Update STAGE_D.md: manual SMEM addressing blocked on layout mapping

This commit is contained in:
2026-05-23 19:22:28 +00:00
parent 060cea5d0f
commit 5b6a4fbef9

View File

@@ -778,15 +778,22 @@ The following are real potential wins but go beyond what the V4 paper explicitly
**Decision:** Manual SMEM addressing it is.
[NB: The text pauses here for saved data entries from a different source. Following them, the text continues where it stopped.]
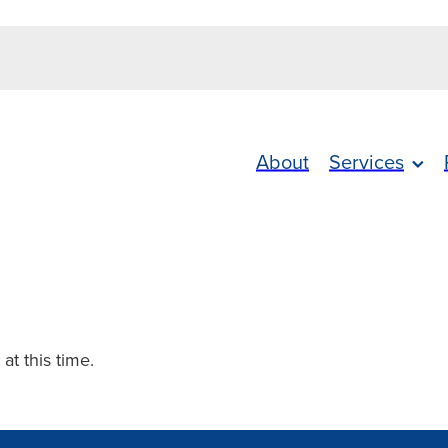
About
Services
 at this time.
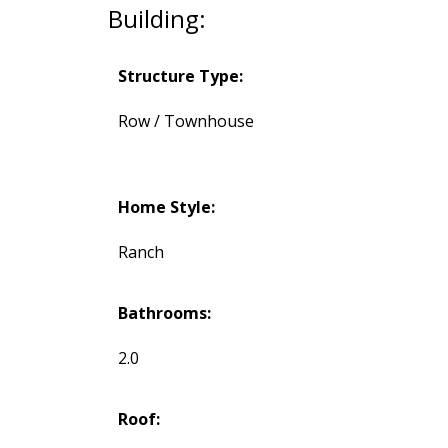
Building:
Structure Type:
Row / Townhouse
Home Style:
Ranch
Bathrooms:
2.0
Roof:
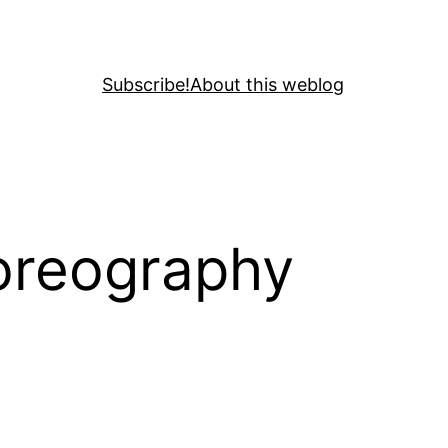
Subscribe!
About this weblog
horeography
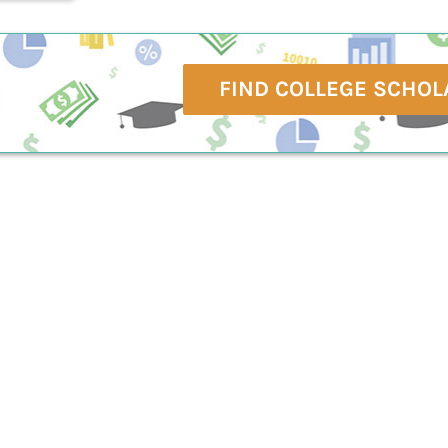
FIND COLLEGE SCHOL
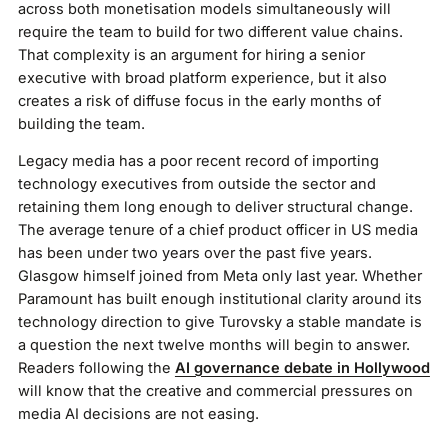
across both monetisation models simultaneously will
require the team to build for two different value chains.
That complexity is an argument for hiring a senior
executive with broad platform experience, but it also
creates a risk of diffuse focus in the early months of
building the team.
Legacy media has a poor recent record of importing
technology executives from outside the sector and
retaining them long enough to deliver structural change.
The average tenure of a chief product officer in US media
has been under two years over the past five years.
Glasgow himself joined from Meta only last year. Whether
Paramount has built enough institutional clarity around its
technology direction to give Turovsky a stable mandate is
a question the next twelve months will begin to answer.
Readers following the
AI governance debate in Hollywood
will know that the creative and commercial pressures on
media AI decisions are not easing.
Abandon `make_tiled_copy_C` entirely.
**Approach:**
1. Get thread's position in QK C-fragment partition
2. Compute which P values this thread owns (range in QK C-fragment space)
3. For each P value, compute destination SMEM address in PV A-operand layout
4. Write P values to computed SMEM addresses
**Status:** STUCK — Manual addressing harder than expected due to CuTeDSL JIT constraints.
**Implementation Plan:**
- Use `cute.coord` to get thread's logical coordinates in QK C-fragment partition
- Compute mapping: (thread_coord, element_idx) → SMEM_offset
- Write via `sP[smem_offset] = p_value`
**Problems Encountered:**
1. `cute.coord` doesn't exist — can't get thread's logical coordinates
2. Array indexing requires compile-time constants or vectorized loops
3. Layouts are completely different:
- TMEM P layout: `((128,128),1,1):((65536,1),0,0)`
- SMEM P layout: `((128,16),1,(4,2),1):((64,1),0,(16,8192),0)`
4. No clear mapping from TMEM coordinates to SMEM coordinates
**Expected Complexity:** Few hours. Need to understand QK C-fragment layout and PV A-operand SMEM layout coordinate systems.
**Root Issue:** Manual layout conversion in CuTeDSL requires understanding coordinate systems and offset computation, which is complex without proper documentation/examples.
**Options:**
1. Continue trying to implement manual conversion (high risk, time-consuming)
2. Find existing example of layout conversion in codebase
3. Ask for more specific guidance on coordinate mapping
4. Try different approach: make PV read from TMEM with different layout
**Blocked:** Need coordinate mapping formula or example.